Section: New Results
Speech recognition for multimedia structuring and indexing
Speech based structuring and indexing of audio-visual documents
Work done in close collaboration with the Texmex project-team of IRISA, in particular with Pascale Sébillot and Fabienne Moreau.
Speech can be used to structure and index large collections of spoken documents (videos, audio streams...) based on semantics. This is typically achieved by first transforming speech into text using automatic speech recognition (ASR), before applying natural language processing (NLP) techniques on the transcriptions. Our research focuses on the integration of ASR and NLP techniques in the framework of large scale analysis of multimedia document collections  .
Topic segmentation and adaptation
We improved our former extension of the text-based topic segmentation method of Utiyama and Isahara  to take into account additional knowledge such as semantic relations between words, discourse markers (like " and now, thank you "), and acoustic cues  . Results obtained on radio broadcast news make it possible to apply the method to large scale TV streams, eventually in conjunction with image-based features, as considered in C. Guinaudeau's Ph. D. thesis.
We also investigated efficient methods for the extraction of keywords to characterize thematic segments, in order to improve the language model of the ASR system using related texts retrieved on the Internet. Experiments reported in  have shown that topic adaptation is more effective when included in the early recognition stages. Thus, we focused on keyword extraction at the very beginning of the transcription using confusion networks rather than a single sentence.
Semantic verification of TV programmes
We investigated the use of automatic transcriptions of TV programs to validate labels automatically obtained from an electronic program guide (EPG). Given an online TV program guide, we can associate the phonetic or textual transcription of the soundtrack with descriptions extracted from the TV guide, using techniques inspired from the information retrieval field. Names obtained from the TV guide are then compared with the respective labels obtained from the EPG alignment. The phonetic and textual methods implemented allow to make a decision for 40 % of the segments and to decrease the labeling error rate by 3.5 %.
Audio information retrieval in multilingual audiovisual contents
Participant : Guillaume Gravier.
Work done in close collaboration with the Texmex project-team of IRISA.

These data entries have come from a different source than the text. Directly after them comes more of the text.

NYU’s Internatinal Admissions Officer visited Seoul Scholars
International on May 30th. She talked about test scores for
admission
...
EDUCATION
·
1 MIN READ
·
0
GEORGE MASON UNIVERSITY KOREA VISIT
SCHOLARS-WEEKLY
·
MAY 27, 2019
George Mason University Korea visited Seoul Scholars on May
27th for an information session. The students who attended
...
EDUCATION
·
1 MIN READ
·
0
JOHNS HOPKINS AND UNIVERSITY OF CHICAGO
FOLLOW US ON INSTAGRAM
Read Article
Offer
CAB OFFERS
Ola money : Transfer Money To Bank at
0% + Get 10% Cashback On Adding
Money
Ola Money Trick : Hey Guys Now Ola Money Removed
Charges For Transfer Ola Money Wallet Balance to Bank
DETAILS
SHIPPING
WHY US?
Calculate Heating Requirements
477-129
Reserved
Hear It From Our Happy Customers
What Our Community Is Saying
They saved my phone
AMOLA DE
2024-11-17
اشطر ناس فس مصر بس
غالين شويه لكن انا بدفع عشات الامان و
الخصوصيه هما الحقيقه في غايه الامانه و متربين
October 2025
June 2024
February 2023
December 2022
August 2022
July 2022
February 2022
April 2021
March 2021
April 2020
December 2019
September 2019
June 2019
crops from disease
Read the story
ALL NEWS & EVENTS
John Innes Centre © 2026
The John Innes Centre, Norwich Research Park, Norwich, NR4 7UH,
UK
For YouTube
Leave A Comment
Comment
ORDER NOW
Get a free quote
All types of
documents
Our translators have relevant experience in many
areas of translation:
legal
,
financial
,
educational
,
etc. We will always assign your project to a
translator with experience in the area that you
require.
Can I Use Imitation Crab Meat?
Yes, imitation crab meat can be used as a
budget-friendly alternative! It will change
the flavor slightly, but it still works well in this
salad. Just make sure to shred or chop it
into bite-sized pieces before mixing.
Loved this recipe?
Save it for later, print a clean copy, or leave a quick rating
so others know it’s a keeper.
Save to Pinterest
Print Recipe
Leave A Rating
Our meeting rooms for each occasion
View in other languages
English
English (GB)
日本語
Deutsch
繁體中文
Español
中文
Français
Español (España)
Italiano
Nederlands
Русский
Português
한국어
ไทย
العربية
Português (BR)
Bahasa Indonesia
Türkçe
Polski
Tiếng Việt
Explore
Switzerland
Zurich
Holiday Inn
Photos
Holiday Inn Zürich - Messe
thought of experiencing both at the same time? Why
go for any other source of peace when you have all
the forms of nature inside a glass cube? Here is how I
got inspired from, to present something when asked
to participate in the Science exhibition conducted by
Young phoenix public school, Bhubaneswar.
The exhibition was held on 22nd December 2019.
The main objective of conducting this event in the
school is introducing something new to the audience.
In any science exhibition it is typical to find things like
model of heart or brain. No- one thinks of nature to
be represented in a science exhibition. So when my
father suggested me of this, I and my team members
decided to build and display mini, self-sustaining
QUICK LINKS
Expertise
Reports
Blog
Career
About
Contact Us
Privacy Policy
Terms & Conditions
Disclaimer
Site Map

In the framework of our participation to The Star Challenge, we developed a system for phonetic-based information retrieval in multilingual collections of videos. Phonetic recognition is performed with French phoneme models and a classical boolean information retrieval model is used to index sequences of respectively 2, 3 and 4 phonemes  . Finally, the resulting rankings are merged using rank aggregation methods. Experiments with a database containing 4 languages demonstrated the effectiveness of the method accross languages using relatively simple models (context-independent 3 state HMM with 32 Gaussians / state). Complex models were inefficient unless from the target language. Finally, promising results were obtained using query expansion based on phonetic confusions.